The core benefits to using decision tree classifiers are the high velocity in the construction of the model, the ability to process large volumes of data and the high amount of predictability in the classifier generated. However whether Decision Tree algorithms are more accurate than other similar techniques is up to debate and seems more dependent on a number of factors including to what domain the application is being applied to and and the effectiveness of the particular implementation. Lim,Loh's and Shih's (2000), comparitive study of twenty two Decision Tree methods and an assorted collection of other data mining algorithms including statistical and ANN methods on thirty two data sets found that the mean error rates of most of the algorithms surveyed are sufficiently alike to deduce that their fluctuations are statistically insignificant.

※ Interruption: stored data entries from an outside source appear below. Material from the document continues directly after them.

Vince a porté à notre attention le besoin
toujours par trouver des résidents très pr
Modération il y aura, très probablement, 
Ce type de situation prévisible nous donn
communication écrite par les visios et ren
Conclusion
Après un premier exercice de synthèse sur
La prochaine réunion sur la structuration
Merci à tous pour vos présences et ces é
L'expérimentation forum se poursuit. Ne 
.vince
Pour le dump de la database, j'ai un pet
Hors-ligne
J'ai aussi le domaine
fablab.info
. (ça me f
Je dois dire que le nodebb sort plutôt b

Similarly the StatLog Project, carried out a comparison on the accuracy of several decision tree algorithms as opposed to some non-decision tree algorithms on a significant number of data sets, Mitchie et al (1994). The results of the study found that no algorithm was inherently more accurate over another on the data set studied.

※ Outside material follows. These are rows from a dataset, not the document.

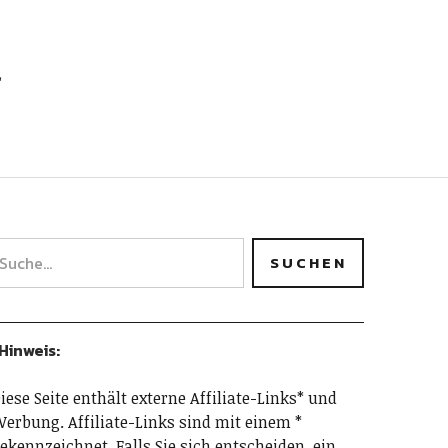
h
Hinweis:
iese Seite enthält externe Affiliate-Links* und
erbung. Affiliate-Links sind mit einem *
ekennzeichnet. Falls Sie sich entscheiden, ein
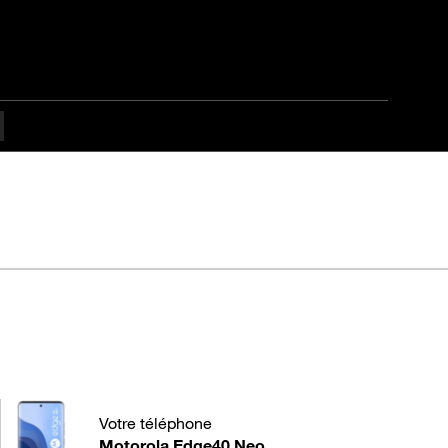
dge40 Neo
Votre téléphone
Motorola Edge40 Neo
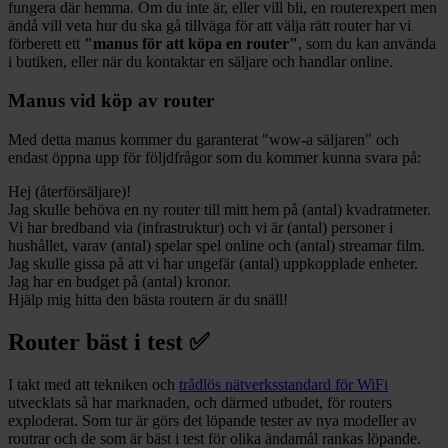
fungera där hemma. Om du inte är, eller vill bli, en routerexpert men
ändå vill veta hur du ska gå tillväga för att välja rätt router har vi
förberett ett
"manus för att köpa en router"
, som du kan använda
i butiken, eller när du kontaktar en säljare och handlar online.
Manus vid köp av router
Med detta manus kommer du garanterat "wow-a säljaren" och
endast öppna upp för följdfrågor som du kommer kunna svara på:
Hej (återförsäljare)!
Jag skulle behöva en ny router till mitt hem på (antal) kvadratmeter.
Vi har bredband via (infrastruktur) och vi är (antal) personer i
hushållet, varav (antal) spelar spel online och (antal) streamar film.
Jag skulle gissa på att vi har ungefär (antal) uppkopplade enheter.
Jag har en budget på (antal) kronor.
Hjälp mig hitta den bästa routern är du snäll!
Router bäst i test ✅
I takt med att tekniken och
trådlös nätverksstandard för WiFi
utvecklats så har marknaden, och därmed utbudet, för routers
exploderat. Som tur är görs det löpande tester av nya modeller av
routrar och de som är bäst i test för olika ändamål rankas löpande.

Other advantages of decision trees is the decision tree produced are relatively easy to understand and can therefore be turned into code remarkably easily, this ability lends itself to the decision tree being transformed into SQL statements which can then be applied to a database. Thus allowing the easy efficient classification of large record sets, Agrawal et al (1992). However this may not be the case when oblique decision trees are used as with multivariate the tests they create are harder to comprehend.

## Conclusion

Decision trees are attractive to use in datamining for a number of reasons. They are simple to understand and resulting tress can be easily translated into rulesets, which can then be implemented programatically to solve real world problems. Decision trees have developed into two basic camps, univariate and multivariate. Multivariate decision trees however are not as widely used due to them being more resource hungry then univariate trees and the tests they develop being harder to discern. There still rages much debate to which type of decision can be considered most accurate.